Most Helpful Customer Reviews
TV newsman and raconteur Ken Davis sums up the last half century of broadcasting, as he went from Sixties rock jock to newsman emeritus. He bursts into his story with his brush with death at the hand of a crazed music producer. He then relates how he got his first big TV scoop, encountering the worst-case scenario of a Hollywood sex goddess in bed. He has no end of up-close meetings with the historic, the celebrated and the infamous, most of them occurring in or around L.A. Ken Davis grew up with TV, and his encounter with just-retired Walter Cronkite, the most trusted man in America, reminds us all of what we used to think of TV news, when men like Cronkite practiced it to inform us of important things, not to maximize profits. Davis has a nose for a story, and it's lucky for readers he followed so many fascinating ones. His reporter's wry wit nails the irony in every scene, whether he's crossing paths with a future president or an active serial killer. And as the title suggests, Davis doesn't spare himself. A terrific memoir.
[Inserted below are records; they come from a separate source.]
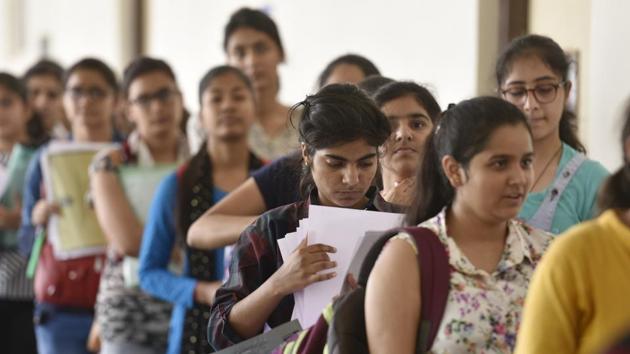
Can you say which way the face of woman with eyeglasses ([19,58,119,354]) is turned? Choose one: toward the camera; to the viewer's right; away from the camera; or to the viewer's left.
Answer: toward the camera

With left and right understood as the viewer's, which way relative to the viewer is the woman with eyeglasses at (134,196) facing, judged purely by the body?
facing the viewer and to the right of the viewer

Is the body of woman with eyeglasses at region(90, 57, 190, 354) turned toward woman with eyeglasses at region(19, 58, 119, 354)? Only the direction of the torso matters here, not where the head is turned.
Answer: no

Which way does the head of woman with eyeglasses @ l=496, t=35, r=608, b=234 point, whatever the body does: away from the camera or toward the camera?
toward the camera

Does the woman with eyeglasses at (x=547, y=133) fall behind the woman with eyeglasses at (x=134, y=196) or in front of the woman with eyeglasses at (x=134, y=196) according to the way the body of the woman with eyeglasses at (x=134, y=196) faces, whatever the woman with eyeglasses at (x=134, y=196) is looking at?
in front

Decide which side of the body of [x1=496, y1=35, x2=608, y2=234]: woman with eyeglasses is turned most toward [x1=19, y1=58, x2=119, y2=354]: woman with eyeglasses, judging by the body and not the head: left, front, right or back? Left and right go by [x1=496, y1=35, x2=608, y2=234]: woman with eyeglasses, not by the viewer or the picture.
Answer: right

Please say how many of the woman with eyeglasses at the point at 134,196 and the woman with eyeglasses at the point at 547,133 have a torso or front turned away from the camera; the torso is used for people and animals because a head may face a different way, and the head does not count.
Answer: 0

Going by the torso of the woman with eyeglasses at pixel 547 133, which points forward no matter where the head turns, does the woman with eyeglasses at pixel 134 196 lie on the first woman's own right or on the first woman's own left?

A humorous and interesting read for aspiring journalists, and news media buffs alike! Davis takes readers behind-the-scenes of broadcast by sharing highlights and lowlights of his forty-years in the business. The story flows conversationally, with Davis consistently referencing his career as his "mistress." Though illustrated with many celebrity encounters, tight scrapes, and exotic travels, the heart of the book lies in the emotional impact of the industry on Davis. His account of the rise and "fall" of certain media challenges readers to ethically question today's industry portrayal of hard news, while also packing unbelievable anecdotes.